## WHAT THE TASK REQUIRES
Present each line of the entries below that holds the word "pixels".

## PROVIDED INFORMATION
::::

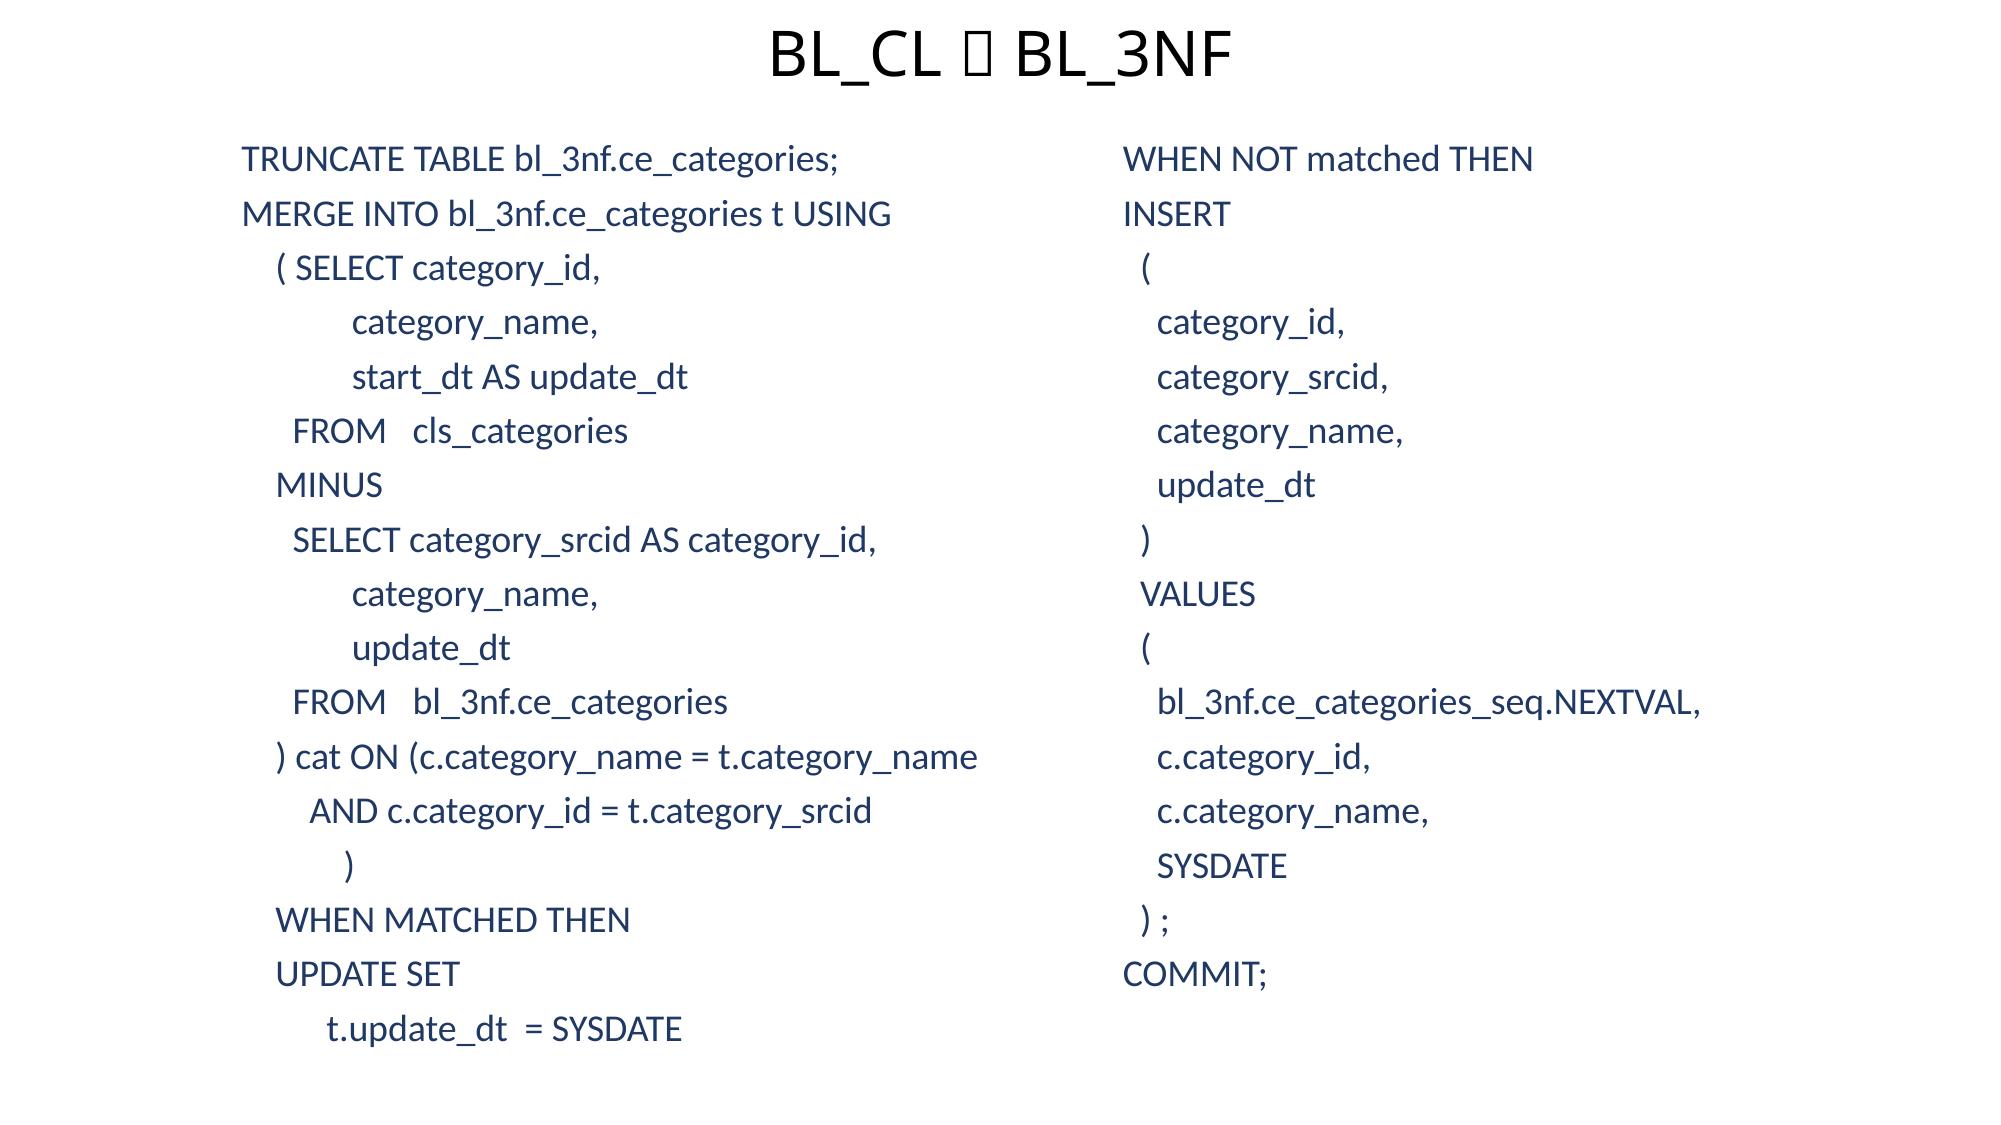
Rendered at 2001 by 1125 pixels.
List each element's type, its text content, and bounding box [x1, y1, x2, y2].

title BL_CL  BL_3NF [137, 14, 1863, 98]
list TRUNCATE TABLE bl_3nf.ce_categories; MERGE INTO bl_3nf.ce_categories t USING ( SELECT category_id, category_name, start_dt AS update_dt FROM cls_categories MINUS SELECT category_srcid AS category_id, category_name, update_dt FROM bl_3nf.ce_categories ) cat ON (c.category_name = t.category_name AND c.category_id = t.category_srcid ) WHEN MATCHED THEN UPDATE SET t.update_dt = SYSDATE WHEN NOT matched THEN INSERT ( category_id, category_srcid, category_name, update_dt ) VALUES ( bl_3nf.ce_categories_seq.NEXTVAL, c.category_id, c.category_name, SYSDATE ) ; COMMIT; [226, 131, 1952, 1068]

::::

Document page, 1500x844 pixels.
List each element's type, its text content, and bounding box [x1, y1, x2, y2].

::::

## SOLUTION TO THE EXERCISE
Rendered at 2001 by 1125 pixels.
Document page, 1500x844 pixels.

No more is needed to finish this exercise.